Według raportu, opublikowanego wkrótce po spotkaniu szefów amerykańskich agencji wywiadowczych z prezydentem elektem Donaldem Trumpem, Kreml "zdecydowanie preferował" wybór Donalda Trumpa oraz w tym celu "zarządził" przeprowadzenie kampanii mającej na celu wywarcie wpływu na wynik wyborów w USA.

ZOBACZ UPUBLICZNIONĄ WERSJĘ RAPORTU W JĘZYKU ANGIELSKIM

"GRU wykorzystało postać Guccifer 2.0, DCLeaks i WikiLeaks"

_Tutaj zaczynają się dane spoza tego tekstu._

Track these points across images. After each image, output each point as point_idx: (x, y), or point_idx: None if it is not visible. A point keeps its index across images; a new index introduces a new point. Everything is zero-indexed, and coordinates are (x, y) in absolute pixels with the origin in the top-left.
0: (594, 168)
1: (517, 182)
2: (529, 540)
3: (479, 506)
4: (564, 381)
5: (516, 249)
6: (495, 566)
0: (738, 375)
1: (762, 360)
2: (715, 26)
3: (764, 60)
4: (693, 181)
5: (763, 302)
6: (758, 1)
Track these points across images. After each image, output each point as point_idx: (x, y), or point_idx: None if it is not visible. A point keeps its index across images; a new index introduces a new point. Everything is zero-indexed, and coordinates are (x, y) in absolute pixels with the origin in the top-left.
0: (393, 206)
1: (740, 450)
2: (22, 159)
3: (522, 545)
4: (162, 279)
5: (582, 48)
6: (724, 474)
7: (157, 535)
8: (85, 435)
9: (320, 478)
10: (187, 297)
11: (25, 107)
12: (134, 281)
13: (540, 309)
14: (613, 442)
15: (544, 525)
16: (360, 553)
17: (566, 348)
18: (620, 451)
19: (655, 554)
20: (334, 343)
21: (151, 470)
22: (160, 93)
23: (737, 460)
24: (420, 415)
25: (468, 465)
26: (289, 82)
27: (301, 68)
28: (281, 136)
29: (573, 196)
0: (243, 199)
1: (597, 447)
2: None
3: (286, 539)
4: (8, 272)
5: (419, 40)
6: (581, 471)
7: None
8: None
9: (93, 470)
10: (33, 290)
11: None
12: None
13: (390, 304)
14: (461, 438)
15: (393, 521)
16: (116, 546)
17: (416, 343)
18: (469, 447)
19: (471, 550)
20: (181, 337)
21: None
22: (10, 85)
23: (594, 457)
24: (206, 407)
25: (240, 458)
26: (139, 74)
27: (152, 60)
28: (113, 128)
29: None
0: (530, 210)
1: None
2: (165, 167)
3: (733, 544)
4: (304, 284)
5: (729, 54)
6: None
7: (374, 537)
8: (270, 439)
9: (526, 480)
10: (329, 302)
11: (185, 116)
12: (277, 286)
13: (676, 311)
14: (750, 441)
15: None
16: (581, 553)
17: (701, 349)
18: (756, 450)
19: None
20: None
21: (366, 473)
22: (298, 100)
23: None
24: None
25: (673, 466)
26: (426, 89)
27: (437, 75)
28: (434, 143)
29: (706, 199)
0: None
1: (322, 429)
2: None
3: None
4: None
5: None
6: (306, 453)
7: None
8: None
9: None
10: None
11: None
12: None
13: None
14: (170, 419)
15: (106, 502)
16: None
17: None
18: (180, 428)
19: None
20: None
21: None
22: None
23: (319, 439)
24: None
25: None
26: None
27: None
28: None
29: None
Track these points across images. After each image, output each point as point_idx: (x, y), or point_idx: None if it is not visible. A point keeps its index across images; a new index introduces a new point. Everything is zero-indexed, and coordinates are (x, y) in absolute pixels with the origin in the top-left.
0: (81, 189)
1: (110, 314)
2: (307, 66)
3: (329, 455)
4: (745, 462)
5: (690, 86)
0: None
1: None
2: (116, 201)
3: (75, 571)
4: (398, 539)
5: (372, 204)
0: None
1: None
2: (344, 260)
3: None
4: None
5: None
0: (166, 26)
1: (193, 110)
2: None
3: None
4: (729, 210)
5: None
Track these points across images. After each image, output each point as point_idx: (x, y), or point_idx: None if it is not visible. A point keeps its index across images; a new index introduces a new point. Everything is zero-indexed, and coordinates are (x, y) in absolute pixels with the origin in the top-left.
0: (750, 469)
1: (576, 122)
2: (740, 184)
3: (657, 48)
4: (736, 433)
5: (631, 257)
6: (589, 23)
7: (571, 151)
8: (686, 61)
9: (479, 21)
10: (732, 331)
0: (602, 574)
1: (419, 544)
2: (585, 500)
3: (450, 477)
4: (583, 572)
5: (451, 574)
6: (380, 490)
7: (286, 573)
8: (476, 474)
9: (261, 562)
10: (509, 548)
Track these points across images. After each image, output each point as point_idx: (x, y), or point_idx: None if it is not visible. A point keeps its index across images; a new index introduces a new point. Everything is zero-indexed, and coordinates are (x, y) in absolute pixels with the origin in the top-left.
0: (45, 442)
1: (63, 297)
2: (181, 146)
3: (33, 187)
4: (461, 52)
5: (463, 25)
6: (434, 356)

W odtajnionej części tego raportu służby wywiadowcze podają: "Oceniamy z dużą pewnością, że GRU (rosyjski wywiad wojskowy - red.) wykorzystało postać Guccifer 2.0, DCLeaks i WikiLeaks by udostępnić publiczności i instytucjom medialnym (...) dane zdobyte w operacji cybernetycznej". "Oceniamy również, że rosyjski rząd chciał zwiększyć szanse prezydenta elekta, kiedy było to możliwe, dyskredytując sekretarz Clinton" - czytamy w dokumencie. Materiały skradzione w wyniku włamania do komputerów demokratów zostały opublikowane przez demaskatorski portal WikiLeaks oraz na dwóch tajemniczych stronach internetowych: DCLeaks.com oraz na blogu pisanym przez Guccifer 2.0.

Rosja zaprzecza, Trump mówi o "polowaniu na czarownice"

25-stronicowy dokument jest skróconą wersją poufnego raportu przedstawionego w ubiegły czwartek prezydentowi Barackowi Obamie i Donaldowi Trumpowi dzień później. Opublikowana wersja nie zawiera konkretnych dowodów wskazujących na ingerencję Rosji w amerykańskie wybory. Strona rosyjska wcześniej stanowczo zaprzeczała aby w jakikolwiek sposób usiłowała wpłynąć na wynik tych wyborów. Ponadto założyciel portalu Wikileaks Julian Assange zaprzeczył jakoby Moskwa była źródłem licznych e-maili pochodzących z serwerów Partii Demokratycznej, które opublikował Wikileaks. Trump, bezpośrednio przed spotkaniem z szefami agencji wywiadowczych, określił oskarżenia pod adresem Rosji jako "polityczne polowanie na czarownice" ze strony jego przeciwników politycznych.